Ni uptake and limitation in marine Synechococcus strains
Dupont CL, Barbeau K, Palenik B
Ni accumulation and utilization were studied in two strains of marine Synechococcus, isolated from both coastal (CC9311; clade I) and open-ocean (WH8102; clade III) environments, for which complete genome sequences are available. Both strains have genes encoding an Ni-containing urease and when grown on urea without Ni become Ni-N colimited. The Ni requirements of these strains also depend upon the genomic complement of genes encoding superoxide dismutase (SOD). WH8102, with a gene encoding only an Ni-SOD, has a novel obligate requirement for Ni, regardless of the N source.
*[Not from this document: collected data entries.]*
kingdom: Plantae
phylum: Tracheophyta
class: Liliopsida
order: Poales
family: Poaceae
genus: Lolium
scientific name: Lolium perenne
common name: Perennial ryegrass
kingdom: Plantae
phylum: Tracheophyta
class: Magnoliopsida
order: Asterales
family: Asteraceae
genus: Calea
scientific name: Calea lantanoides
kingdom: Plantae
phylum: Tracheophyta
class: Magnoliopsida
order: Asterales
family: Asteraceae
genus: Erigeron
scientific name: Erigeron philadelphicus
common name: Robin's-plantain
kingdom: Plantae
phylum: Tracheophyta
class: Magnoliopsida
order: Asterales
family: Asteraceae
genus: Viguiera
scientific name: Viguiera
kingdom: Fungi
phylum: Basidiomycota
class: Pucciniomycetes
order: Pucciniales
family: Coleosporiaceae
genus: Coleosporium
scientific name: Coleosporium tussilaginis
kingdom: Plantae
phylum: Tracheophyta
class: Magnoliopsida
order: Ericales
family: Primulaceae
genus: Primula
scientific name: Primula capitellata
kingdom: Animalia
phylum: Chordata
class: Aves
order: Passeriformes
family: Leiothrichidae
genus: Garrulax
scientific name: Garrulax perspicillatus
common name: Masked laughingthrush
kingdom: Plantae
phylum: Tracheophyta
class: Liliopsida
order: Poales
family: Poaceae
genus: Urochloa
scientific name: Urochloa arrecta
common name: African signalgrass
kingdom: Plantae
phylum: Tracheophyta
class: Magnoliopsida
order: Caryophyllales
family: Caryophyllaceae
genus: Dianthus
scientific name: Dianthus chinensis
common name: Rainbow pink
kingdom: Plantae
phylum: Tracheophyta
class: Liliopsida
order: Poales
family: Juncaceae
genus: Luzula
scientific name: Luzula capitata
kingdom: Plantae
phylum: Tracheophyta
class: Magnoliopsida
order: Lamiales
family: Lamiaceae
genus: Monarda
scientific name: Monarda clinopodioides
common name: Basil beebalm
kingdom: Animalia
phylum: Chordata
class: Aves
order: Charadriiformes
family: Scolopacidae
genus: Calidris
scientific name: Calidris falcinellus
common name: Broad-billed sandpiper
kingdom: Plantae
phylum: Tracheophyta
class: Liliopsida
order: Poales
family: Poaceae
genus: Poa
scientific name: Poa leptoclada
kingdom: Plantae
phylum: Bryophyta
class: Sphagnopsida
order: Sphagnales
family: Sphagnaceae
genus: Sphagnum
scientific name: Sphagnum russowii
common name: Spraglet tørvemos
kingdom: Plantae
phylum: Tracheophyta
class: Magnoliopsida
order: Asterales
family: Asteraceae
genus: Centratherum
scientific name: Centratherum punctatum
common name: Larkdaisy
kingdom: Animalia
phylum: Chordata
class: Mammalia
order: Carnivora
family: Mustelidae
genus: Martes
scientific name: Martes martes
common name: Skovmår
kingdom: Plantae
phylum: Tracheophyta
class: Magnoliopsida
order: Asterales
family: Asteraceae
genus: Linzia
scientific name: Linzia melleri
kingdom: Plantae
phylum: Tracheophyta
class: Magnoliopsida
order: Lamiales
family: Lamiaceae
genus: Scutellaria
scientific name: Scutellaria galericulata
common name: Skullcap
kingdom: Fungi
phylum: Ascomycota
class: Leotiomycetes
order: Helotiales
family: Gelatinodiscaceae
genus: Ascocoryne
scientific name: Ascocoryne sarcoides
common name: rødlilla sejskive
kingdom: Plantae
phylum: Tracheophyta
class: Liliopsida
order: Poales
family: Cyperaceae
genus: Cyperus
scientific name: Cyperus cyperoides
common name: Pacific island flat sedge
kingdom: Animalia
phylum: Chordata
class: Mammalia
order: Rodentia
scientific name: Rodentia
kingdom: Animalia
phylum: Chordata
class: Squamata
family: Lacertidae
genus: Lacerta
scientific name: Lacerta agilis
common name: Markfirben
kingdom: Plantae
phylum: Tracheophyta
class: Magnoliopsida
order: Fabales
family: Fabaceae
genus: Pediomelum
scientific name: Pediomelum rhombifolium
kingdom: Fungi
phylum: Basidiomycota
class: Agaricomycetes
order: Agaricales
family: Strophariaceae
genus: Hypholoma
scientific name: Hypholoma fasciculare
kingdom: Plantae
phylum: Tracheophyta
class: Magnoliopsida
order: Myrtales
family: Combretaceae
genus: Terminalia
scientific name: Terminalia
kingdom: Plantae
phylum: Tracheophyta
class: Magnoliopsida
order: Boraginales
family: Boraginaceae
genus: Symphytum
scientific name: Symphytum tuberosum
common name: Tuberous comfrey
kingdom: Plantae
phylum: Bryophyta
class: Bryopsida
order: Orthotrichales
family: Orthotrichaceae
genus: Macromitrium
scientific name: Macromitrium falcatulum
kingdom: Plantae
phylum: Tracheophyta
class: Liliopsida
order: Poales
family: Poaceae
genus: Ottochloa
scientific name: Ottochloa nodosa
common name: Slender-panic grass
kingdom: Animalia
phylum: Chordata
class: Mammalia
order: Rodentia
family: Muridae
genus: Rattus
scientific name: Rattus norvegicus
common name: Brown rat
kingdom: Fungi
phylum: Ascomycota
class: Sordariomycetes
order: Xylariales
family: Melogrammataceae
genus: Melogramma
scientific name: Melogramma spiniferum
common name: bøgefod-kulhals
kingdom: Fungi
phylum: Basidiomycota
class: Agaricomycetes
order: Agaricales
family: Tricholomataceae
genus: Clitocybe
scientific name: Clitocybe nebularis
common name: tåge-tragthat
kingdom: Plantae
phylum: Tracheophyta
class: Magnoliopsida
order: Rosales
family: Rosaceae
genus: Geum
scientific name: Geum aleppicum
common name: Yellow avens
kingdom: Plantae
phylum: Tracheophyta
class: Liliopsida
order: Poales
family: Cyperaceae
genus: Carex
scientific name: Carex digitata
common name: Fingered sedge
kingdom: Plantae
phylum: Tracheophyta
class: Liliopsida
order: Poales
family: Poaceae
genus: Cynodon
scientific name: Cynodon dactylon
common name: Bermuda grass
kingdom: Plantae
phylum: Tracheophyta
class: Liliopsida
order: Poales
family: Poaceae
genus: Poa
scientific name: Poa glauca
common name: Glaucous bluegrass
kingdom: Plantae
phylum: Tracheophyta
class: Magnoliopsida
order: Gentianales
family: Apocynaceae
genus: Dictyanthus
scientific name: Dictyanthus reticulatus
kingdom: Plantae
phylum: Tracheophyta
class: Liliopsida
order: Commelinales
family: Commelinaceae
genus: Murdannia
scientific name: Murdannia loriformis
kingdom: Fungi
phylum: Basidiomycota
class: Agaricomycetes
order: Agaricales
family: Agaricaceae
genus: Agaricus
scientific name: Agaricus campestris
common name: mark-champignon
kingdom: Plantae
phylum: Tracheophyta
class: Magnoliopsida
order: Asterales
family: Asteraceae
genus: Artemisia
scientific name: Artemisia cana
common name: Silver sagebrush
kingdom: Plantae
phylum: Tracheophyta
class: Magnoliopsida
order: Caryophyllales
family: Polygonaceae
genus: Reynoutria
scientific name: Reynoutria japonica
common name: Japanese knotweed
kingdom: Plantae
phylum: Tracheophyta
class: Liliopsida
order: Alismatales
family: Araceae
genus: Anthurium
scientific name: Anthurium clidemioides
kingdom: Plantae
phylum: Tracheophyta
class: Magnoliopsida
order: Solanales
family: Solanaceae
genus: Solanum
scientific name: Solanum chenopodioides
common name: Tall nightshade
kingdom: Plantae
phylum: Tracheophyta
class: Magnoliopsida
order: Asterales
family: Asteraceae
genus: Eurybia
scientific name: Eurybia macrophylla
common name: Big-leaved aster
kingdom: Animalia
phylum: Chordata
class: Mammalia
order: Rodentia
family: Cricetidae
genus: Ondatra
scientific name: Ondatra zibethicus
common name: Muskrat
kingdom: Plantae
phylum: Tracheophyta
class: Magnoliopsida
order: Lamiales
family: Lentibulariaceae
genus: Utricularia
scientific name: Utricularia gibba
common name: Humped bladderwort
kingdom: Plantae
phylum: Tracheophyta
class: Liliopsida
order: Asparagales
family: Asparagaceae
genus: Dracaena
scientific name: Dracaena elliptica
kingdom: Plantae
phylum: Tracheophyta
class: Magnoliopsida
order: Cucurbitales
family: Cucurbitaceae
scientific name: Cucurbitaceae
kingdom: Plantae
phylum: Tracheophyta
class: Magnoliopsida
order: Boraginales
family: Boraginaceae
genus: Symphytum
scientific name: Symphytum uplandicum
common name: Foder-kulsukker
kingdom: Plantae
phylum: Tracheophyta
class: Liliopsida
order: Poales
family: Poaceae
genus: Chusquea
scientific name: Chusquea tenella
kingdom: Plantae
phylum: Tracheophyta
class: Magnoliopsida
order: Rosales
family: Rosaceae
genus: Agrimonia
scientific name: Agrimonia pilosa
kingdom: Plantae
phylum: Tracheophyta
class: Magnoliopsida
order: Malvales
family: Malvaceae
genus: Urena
Reduced SOD activity in Ni-depleted cultures of WH8102 supports the link of this strain's Ni requirement to Ni-SOD. The genome of CC9311 contains a gene for a Cu/Zn-SOD in addition to a predicted pair of Ni-SODs, yet this strain cannot grow without Ni on NO(3)(-) and can grow only slowly on NH(4)(+) without Ni, implying that the Cu/Zn-SOD cannot completely replace Ni-SOD in marine cyanobacteria. CC9311 does have a greater tolerance for Ni starvation. Both strains increase their Ni uptake capabilities and actively bioconcentrate Ni in response to decreasing extracellular and intracellular Ni. The changes in Ni uptake rates were more pronounced in WH8102 than in CC9311 and for growth on urea or nitrate than for growth on ammonia. These results, combined with an analysis of fully sequenced marine cyanobacterial genomes, suggest that the growth of many marine Synechococcus and all Prochlorococcus strains is dependent upon Ni.